Copy every item below line for line, with each character unchanged.

═══ Extracted records ═══

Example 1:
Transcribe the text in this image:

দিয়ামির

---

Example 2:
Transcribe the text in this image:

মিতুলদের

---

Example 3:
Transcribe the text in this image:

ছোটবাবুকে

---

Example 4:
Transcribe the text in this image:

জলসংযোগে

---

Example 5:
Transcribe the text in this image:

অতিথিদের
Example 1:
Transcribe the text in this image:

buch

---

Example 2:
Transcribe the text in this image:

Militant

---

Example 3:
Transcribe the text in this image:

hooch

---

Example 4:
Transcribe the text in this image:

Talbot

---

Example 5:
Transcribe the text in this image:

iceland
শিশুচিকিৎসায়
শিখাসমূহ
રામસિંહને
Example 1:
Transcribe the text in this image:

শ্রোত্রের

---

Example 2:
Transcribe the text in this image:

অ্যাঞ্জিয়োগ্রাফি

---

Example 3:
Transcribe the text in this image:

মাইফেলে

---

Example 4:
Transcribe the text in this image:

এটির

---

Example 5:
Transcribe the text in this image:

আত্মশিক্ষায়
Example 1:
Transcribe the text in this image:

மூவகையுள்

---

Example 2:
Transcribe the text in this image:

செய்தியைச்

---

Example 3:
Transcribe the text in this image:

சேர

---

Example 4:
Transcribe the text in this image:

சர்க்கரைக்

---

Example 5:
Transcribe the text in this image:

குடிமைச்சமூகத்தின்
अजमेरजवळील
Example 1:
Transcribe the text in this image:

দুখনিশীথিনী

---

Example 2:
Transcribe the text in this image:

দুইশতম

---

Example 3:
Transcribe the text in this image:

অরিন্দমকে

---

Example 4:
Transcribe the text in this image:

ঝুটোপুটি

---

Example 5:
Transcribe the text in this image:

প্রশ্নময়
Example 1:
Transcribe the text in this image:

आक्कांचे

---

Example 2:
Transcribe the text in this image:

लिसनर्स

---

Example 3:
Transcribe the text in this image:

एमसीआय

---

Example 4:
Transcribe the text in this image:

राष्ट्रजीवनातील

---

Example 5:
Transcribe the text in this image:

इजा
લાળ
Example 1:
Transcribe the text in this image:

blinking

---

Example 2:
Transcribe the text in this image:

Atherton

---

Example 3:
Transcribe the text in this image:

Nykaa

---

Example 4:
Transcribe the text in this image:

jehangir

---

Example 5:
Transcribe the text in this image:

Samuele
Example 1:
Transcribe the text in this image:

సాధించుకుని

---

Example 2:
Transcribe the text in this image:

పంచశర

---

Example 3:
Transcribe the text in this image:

═══

Expected answer
Example 1:
Transcribe the text in this image:

দিয়ামির

---

Example 2:
Transcribe the text in this image:

মিতুলদের

---

Example 3:
Transcribe the text in this image:

ছোটবাবুকে

---

Example 4:
Transcribe the text in this image:

জলসংযোগে

---

Example 5:
Transcribe the text in this image:

অতিথিদের
Example 1:
Transcribe the text in this image:

buch

---

Example 2:
Transcribe the text in this image:

Militant

---

Example 3:
Transcribe the text in this image:

hooch

---

Example 4:
Transcribe the text in this image:

Talbot

---

Example 5:
Transcribe the text in this image:

iceland
শিশুচিকিৎসায়
শিখাসমূহ
રામસિંહને
Example 1:
Transcribe the text in this image:

শ্রোত্রের

---

Example 2:
Transcribe the text in this image:

অ্যাঞ্জিয়োগ্রাফি

---

Example 3:
Transcribe the text in this image:

মাইফেলে

---

Example 4:
Transcribe the text in this image:

এটির

---

Example 5:
Transcribe the text in this image:

আত্মশিক্ষায়
Example 1:
Transcribe the text in this image:

மூவகையுள்

---

Example 2:
Transcribe the text in this image:

செய்தியைச்

---

Example 3:
Transcribe the text in this image:

சேர

---

Example 4:
Transcribe the text in this image:

சர்க்கரைக்

---

Example 5:
Transcribe the text in this image:

குடிமைச்சமூகத்தின்
अजमेरजवळील
Example 1:
Transcribe the text in this image:

দুখনিশীথিনী

---

Example 2:
Transcribe the text in this image:

দুইশতম

---

Example 3:
Transcribe the text in this image:

অরিন্দমকে

---

Example 4:
Transcribe the text in this image:

ঝুটোপুটি

---

Example 5:
Transcribe the text in this image:

প্রশ্নময়
Example 1:
Transcribe the text in this image:

आक्कांचे

---

Example 2:
Transcribe the text in this image:

लिसनर्स

---

Example 3:
Transcribe the text in this image:

एमसीआय

---

Example 4:
Transcribe the text in this image:

राष्ट्रजीवनातील

---

Example 5:
Transcribe the text in this image:

इजा
લાળ
Example 1:
Transcribe the text in this image:

blinking

---

Example 2:
Transcribe the text in this image:

Atherton

---

Example 3:
Transcribe the text in this image:

Nykaa

---

Example 4:
Transcribe the text in this image:

jehangir

---

Example 5:
Transcribe the text in this image:

Samuele
Example 1:
Transcribe the text in this image:

సాధించుకుని

---

Example 2:
Transcribe the text in this image:

పంచశర

---

Example 3:
Transcribe the text in this image:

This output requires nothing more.